* **Text**:
::::::

VAWTs have transmission, generator, and control system close to the ground.
VAWTs experience a lower average wind speed at a given site, as the absence of a tower makes the equatorial height lower than the hub height for HAWT.
VAWTs can accept wind from any direction instantaneously and no yaw mechanism is required.
VAWTs may present a somewhat more difficult problem with torque ripple than do HAWTs.
VAWTs may require auxiliary starting means.
VAWT blades can have constant cross section and no twist but may require longitudinal curvature.

History of Wind Development in the Yukon

Although it is not documented, there have probably been small wind-turbines used in isolated areas of the Yukon for some time. As early as the 1950's there was a wind-turbine in operation in Old Crow. This was used to power lights for the town's store.

In the early 1980's (1982-1984) the National Research Council (NRC) monitored the wind regime at Destruction Bay. Destruction Bay was thought to be the windiest place in the Yukon. However, the results of that study lead NRC to conclude that wind-generated power would not be economical in the Yukon.

Later that same decade (1987-1988 ) the Yukon Government's Public Works Branch monitored the wind regime, again at Destruction Bay. They installed the monitoring equipment at the Destruction Bay Highway Grader Station. They too, concluded that wind-generated power would not be economical.

Soon afterward, the Boreal Alternate Energy Centre conducted a study of the Whitehorse upper air wind regime, using weather balloon data. Dr. Doug Craig, the director of Boreal, had a long time interest in wind energy, heightened by the oil embargo of the 1970's and his work with the Science Council of Canada. As a mountaineering geologist Dr. Craig did a great deal of flying and spent considerable time on high, windy ridges. This sparked the idea that the wind speed around Whitehorse may increase significantly with altitude - an idea that was proven with the weather balloon data collected from the Whitehorse Environment Canada Weather Centre. The data and analysis are presented in the Boreal report, Wind Energy Potential Whitehorse, Yukon, August 9, 1990.

::::::

* **Check your understanding**:
A: Answer these from the wind energy text:
(i) In what community was a wind-turbine operating as early as the 1950's, and what did it power?
(ii) Where did the Yukon Government's Public Works Branch install its monitoring equipment?
(iii) What kind of data did the Boreal Alternate Energy Centre use for its study of the Whitehorse upper air wind regime?
B: Extend the wind energy text, picking up after its final sentence about the Boreal report.
The data that follows is separate material, unrelated to the wind energy text.

::::::

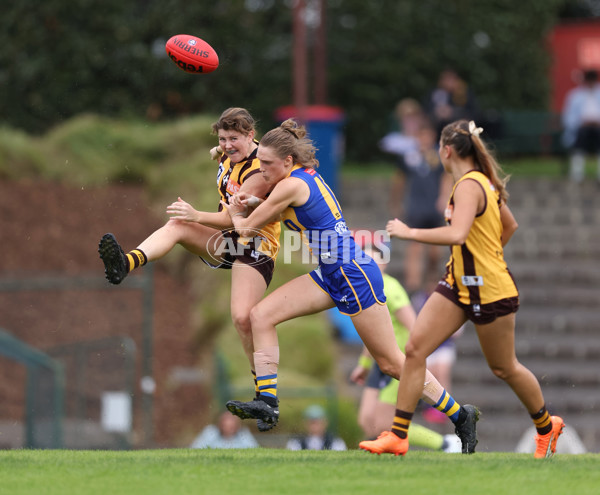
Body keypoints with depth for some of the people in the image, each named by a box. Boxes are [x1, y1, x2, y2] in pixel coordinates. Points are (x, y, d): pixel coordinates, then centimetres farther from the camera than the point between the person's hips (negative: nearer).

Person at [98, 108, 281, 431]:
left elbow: (234, 218, -27)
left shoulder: (260, 170, -21)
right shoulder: (228, 156, 5)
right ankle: (127, 264, -43)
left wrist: (198, 217, -40)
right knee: (176, 226, -19)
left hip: (255, 246, -8)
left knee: (243, 318, -20)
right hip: (225, 238, 8)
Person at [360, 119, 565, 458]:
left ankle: (547, 427, 32)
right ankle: (398, 436, -5)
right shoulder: (483, 182, 9)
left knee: (504, 368, 8)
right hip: (460, 283, 9)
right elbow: (510, 226, 22)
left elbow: (457, 233, -36)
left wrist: (409, 232, -29)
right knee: (415, 348, -4)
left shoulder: (469, 186, -21)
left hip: (491, 291, -9)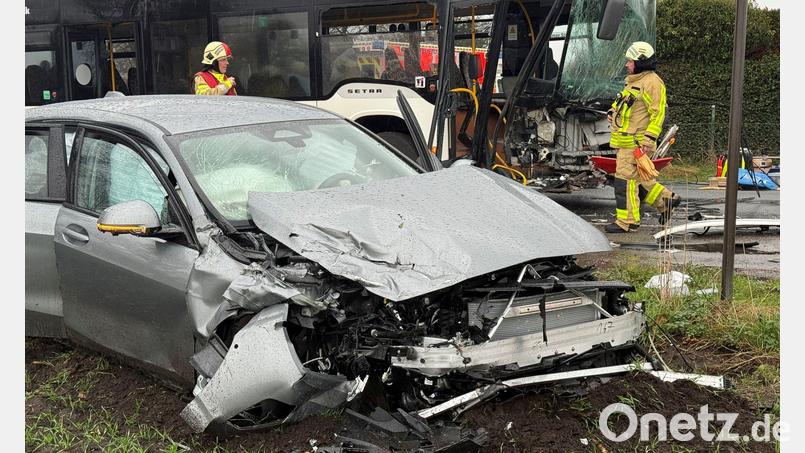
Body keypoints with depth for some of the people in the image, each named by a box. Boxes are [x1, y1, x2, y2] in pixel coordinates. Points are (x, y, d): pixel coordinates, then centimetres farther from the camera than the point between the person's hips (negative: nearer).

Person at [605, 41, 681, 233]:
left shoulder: (652, 82, -12)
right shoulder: (633, 80, 19)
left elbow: (658, 113, -16)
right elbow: (623, 102, 34)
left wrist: (649, 138, -22)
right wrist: (613, 112, 13)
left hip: (636, 141, -10)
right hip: (625, 139, 10)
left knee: (626, 179, -8)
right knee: (637, 177, 16)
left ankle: (627, 221, -3)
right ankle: (666, 200, 29)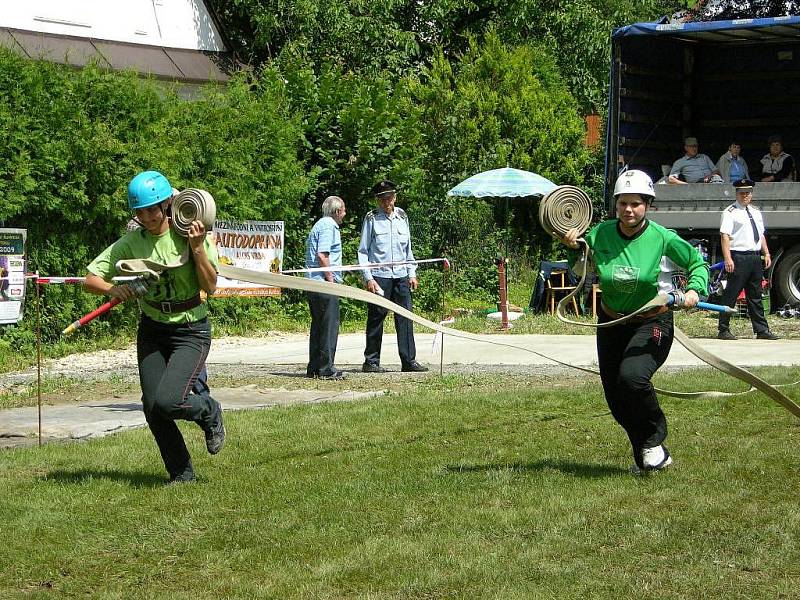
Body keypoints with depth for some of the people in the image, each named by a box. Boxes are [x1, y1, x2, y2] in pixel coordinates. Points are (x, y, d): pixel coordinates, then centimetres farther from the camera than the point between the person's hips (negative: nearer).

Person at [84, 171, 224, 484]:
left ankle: (209, 412, 14)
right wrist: (113, 289, -22)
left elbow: (210, 287, -13)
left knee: (167, 402, -21)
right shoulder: (130, 243, -4)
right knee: (152, 408, -3)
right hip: (152, 331, 4)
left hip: (191, 332, -4)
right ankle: (182, 474, 17)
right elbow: (90, 279, -2)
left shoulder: (190, 235, -11)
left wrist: (197, 248, -24)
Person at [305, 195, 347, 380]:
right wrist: (330, 278, -15)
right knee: (329, 325, -8)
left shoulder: (321, 225, 21)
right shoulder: (328, 226, -9)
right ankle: (326, 368, -7)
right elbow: (322, 255, -19)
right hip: (324, 283, -10)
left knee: (318, 326, 13)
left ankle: (314, 368, 16)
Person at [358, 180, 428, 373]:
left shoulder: (402, 217, 13)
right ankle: (371, 361, 7)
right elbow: (363, 251, 0)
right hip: (379, 276, -4)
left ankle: (409, 360, 3)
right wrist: (368, 278, -8)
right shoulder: (371, 219, 0)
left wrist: (412, 274, 14)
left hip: (401, 276, 4)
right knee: (376, 319, 0)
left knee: (405, 317, 1)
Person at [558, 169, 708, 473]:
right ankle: (644, 457, 29)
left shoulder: (663, 239, -15)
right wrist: (572, 248, -11)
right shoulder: (600, 234, -8)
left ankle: (654, 439, -4)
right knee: (615, 400, 6)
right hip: (611, 323, 4)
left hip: (652, 323, -4)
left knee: (631, 376, -29)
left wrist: (694, 289, -19)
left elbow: (698, 263, 0)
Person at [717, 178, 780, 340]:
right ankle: (723, 330, 0)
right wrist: (728, 259, -20)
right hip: (738, 257, -7)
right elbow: (725, 236, -12)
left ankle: (762, 330, 14)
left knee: (755, 296, 11)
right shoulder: (730, 212, -4)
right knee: (731, 295, -5)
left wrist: (766, 254, 11)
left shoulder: (756, 212, 18)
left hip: (755, 257, 7)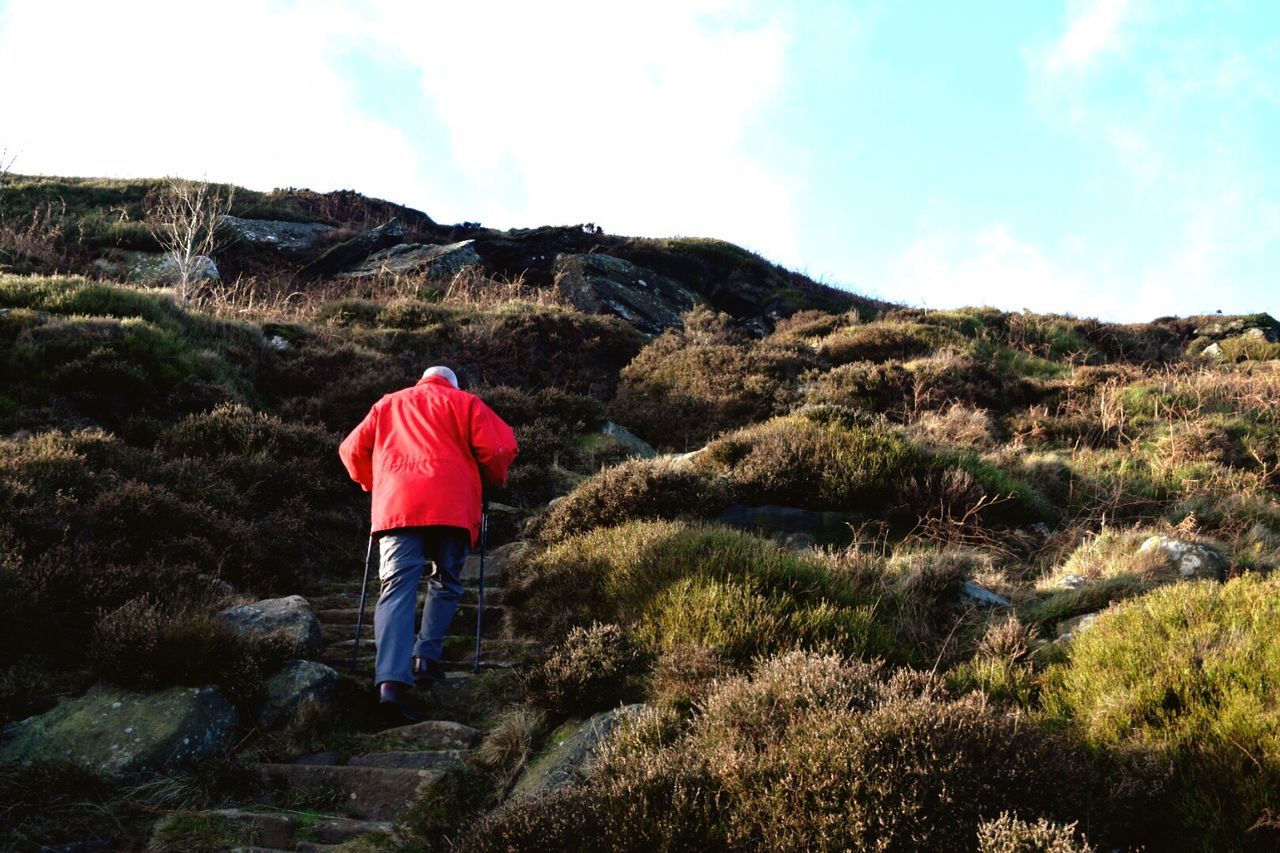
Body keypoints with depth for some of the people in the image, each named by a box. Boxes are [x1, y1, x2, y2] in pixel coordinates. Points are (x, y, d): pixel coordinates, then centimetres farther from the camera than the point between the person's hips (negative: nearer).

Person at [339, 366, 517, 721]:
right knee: (446, 583, 18)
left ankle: (392, 680, -26)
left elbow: (352, 448, 21)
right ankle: (426, 658, 5)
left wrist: (374, 484, 35)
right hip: (450, 506, -1)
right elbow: (499, 448, 6)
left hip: (394, 505, 2)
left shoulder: (387, 404, 28)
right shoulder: (464, 402, 18)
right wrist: (491, 481, 24)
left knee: (397, 588, -9)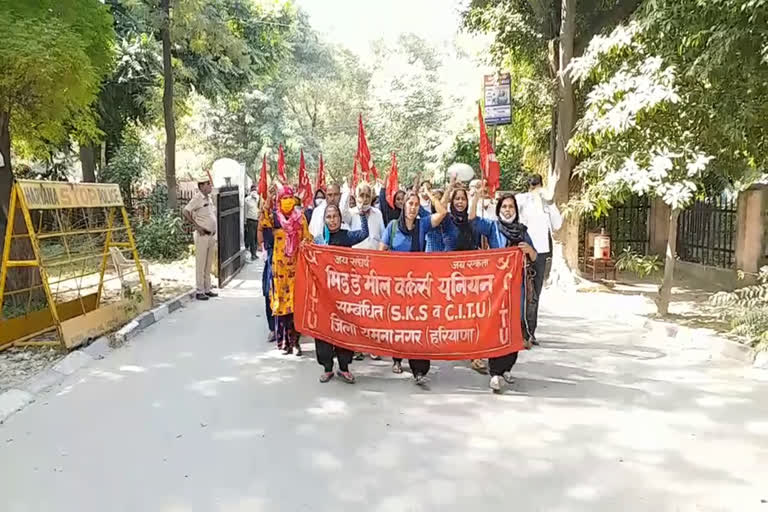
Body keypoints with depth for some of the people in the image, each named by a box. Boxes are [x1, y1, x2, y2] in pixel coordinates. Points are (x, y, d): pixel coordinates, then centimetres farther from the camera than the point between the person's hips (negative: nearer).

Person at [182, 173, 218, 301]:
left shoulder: (209, 198, 13)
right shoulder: (197, 198, -12)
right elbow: (185, 212, -20)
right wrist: (197, 226, -19)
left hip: (212, 236, 8)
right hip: (202, 236, -8)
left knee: (209, 264, 13)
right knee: (201, 265, -2)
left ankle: (207, 289, 21)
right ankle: (199, 291, 4)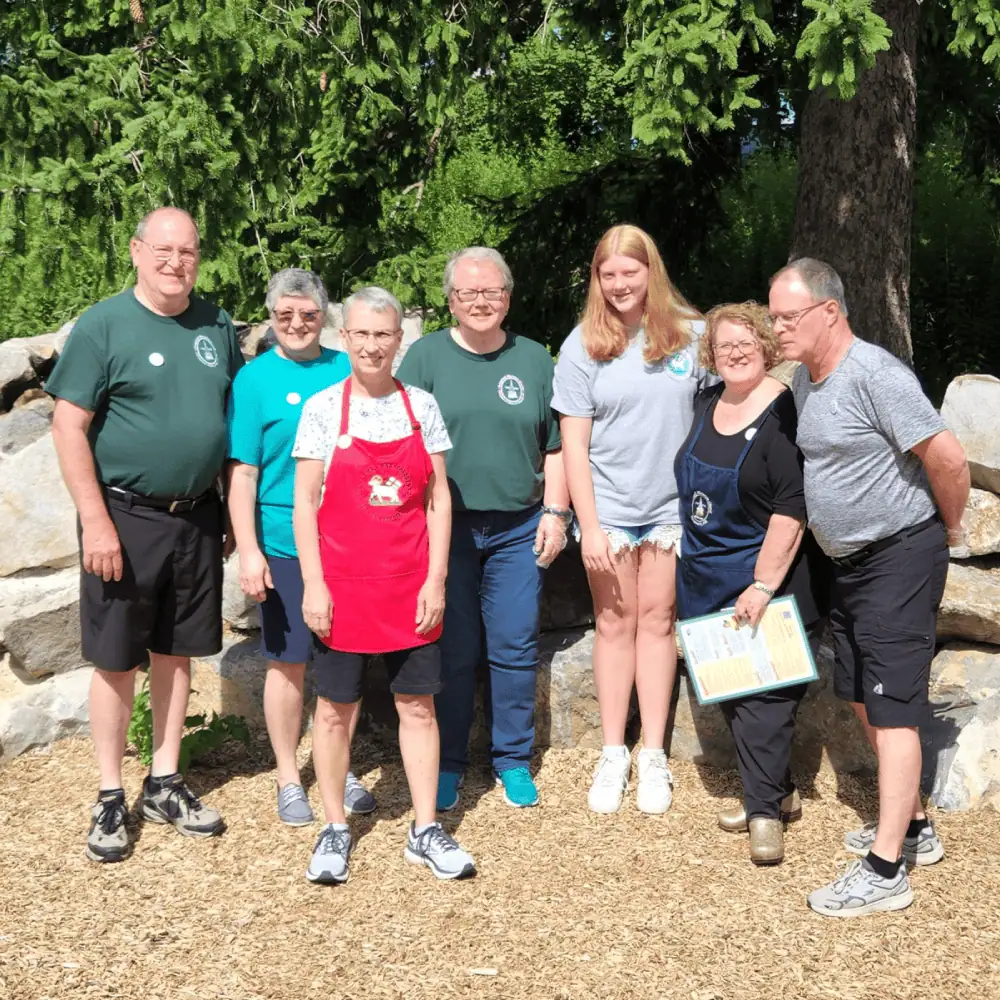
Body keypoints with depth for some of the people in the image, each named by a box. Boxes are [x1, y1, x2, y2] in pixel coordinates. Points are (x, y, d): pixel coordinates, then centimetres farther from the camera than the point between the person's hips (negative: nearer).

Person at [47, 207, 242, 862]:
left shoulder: (217, 327, 6)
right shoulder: (103, 326, -7)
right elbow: (69, 425, -11)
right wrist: (97, 520, -16)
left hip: (197, 517, 4)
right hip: (125, 517, -4)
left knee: (177, 653, 13)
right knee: (116, 660, 4)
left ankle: (166, 784, 27)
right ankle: (111, 800, 17)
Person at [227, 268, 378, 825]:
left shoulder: (347, 370, 6)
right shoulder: (255, 379, -3)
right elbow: (242, 471, -6)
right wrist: (249, 551, -12)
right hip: (284, 545, -3)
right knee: (289, 661, 6)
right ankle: (289, 779, 21)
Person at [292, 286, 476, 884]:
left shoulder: (422, 406, 3)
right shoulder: (323, 408, -2)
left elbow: (439, 499, 4)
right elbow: (305, 503, -3)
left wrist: (436, 579, -3)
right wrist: (313, 584, -9)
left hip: (411, 583, 2)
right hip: (343, 581, -1)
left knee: (418, 704, 7)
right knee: (336, 707, 6)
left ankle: (426, 831, 17)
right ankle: (335, 829, 21)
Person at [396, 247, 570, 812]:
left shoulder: (534, 359, 9)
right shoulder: (426, 356, 2)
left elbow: (555, 447, 11)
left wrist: (556, 513, 4)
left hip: (518, 529, 2)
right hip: (446, 527, -2)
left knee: (516, 648, 4)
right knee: (452, 652, 3)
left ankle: (514, 760, 19)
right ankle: (448, 764, 18)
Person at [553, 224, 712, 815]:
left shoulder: (690, 334, -3)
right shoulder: (584, 344, -4)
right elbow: (574, 442, -5)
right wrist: (588, 525, -9)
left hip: (673, 505, 0)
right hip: (609, 507, 0)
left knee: (657, 619, 7)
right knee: (616, 621, 7)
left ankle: (654, 756, 15)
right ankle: (613, 755, 17)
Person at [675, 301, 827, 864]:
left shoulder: (784, 413, -15)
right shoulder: (708, 405, 8)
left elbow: (792, 508, -20)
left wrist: (763, 586, -22)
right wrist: (692, 562, 18)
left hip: (767, 578, -8)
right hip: (706, 579, 8)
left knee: (764, 694, -5)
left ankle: (765, 812, 6)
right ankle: (778, 792, 26)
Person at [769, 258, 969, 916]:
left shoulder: (874, 375, -21)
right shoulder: (805, 379, 8)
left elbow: (947, 458, -22)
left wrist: (949, 529, -7)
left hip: (900, 557, -10)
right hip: (850, 561, 10)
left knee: (891, 708, -8)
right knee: (864, 697, 16)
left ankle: (886, 870, -3)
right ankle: (915, 828, 31)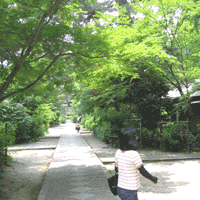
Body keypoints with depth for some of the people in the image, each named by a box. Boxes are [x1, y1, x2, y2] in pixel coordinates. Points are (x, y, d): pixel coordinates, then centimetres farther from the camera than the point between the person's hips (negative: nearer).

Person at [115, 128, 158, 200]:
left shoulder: (118, 152, -3)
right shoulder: (134, 154, -23)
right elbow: (143, 172, -14)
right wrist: (153, 178, 3)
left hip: (120, 188, 7)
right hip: (130, 191, -7)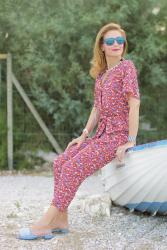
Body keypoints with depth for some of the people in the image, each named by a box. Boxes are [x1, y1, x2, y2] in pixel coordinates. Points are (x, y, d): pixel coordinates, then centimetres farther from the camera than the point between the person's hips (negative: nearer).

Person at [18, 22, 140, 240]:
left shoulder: (127, 66, -8)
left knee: (72, 167, -19)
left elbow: (134, 104, -14)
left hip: (118, 136, -8)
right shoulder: (101, 73, 15)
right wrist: (84, 135, 11)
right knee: (61, 162, -4)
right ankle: (61, 221, -2)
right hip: (101, 134, 8)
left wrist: (131, 141, -18)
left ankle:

::::::

* **Answer section**:
A:
(i) Old Crow; it powered lights for the town's store.
(ii) At the Destruction Bay Highway Grader Station.
(iii) Weather balloon data, collected from the Whitehorse Environment Canada Weather Centre.

B:
Boreal's next step was to set up their own wind monitoring station on Haeckel Hill. They did so in 1990 with financial support from the Yukon Energy Corporation (YEC) and the Federal and Territorial Government's Economic Development Agreement. The Yukon Electrical Company Limited donated the old NRC monitoring equipment as well as money for tools and other necessary equipment to undertake a monitoring study.

With YEC's support, Boreal extended the monitoring program to sites on Flat Mountain and Mt. Sumanik during 1991 and 1992. Also in 1992, YEC began two-year wind monitoring studies in Haines Junction, Dawson City and Tagish. These studies found Dawson City to be the most favourable site of the three, so in 1995 YEC undertook another study in Dawson City. The study was cancelled at the beginning of January 1996 because the monitoring instruments kept freezing.

YEC found Boreal's research results from Haeckel Hill positive for commercial generation. In 1993 they installed a wind-turbine on Haeckel Hill to adapt proven wind-turbine technology and to analyze the potential for generating power, under the extreme cold temperatures and rime icing conditions encountered in the higher altitudes. The project was financed by YEC, Natural Resources Canada and the Canada - Yukon Economic Development Agreement. The Haeckel Hill wind-turbine project is still continuing in 1997.

In 1995, YEC installed a wind monitoring station at Destruction Bay and in 1996 established a monitoring station at Old Crow.

In 1991 the Northern Research Institute and Yukon College installed a wind-photovoltaic hybrid energy demonstration project at the Yukon College campus, with support from the Territorial and Federal Governments and YEC. The project had some administrative challenges that kept it from achieving optimal performance for some years. Since February 1996 the system has been part of a Boreal study of the wind regime at a mid-elevation site. Boreal improved the site by installing a new data logging system, invertor, and control master for the energy distribution. The new equipment has allowed for a consistent monitoring program since February of 1996 and will continue throughout the 1996-1997 winter.

Haeckel Hill Development Wind-Turbine: Project results from 1993 to 1995-1996 winter season.

The following is from a paper entitled, Adaptation of a Wind Turbine for Sub-Arctic Conditions with Severe Rime Icing. The paper was presented by John Maissan, of the Yukon Energy Corporation, at the Canadian Wind Association's 1996 Annual Conference.

The following things worked well and have not needed further attention:

• The tip up tower worked well even though it is not as easy to tip up or down as expected.
• The low-temperature steels have not been a problem so far.
• Lubrication with synthetic products has worked well.
• The heating systems in the gearbox, generator, and electronic cabinets have been very reliable.
• Aspects of the project that did not work previously but have since been overcome:
• The heated bearing anemometer and wind vane still iced up and were replaced with fully heated Hydro-Tech instruments which have not iced up.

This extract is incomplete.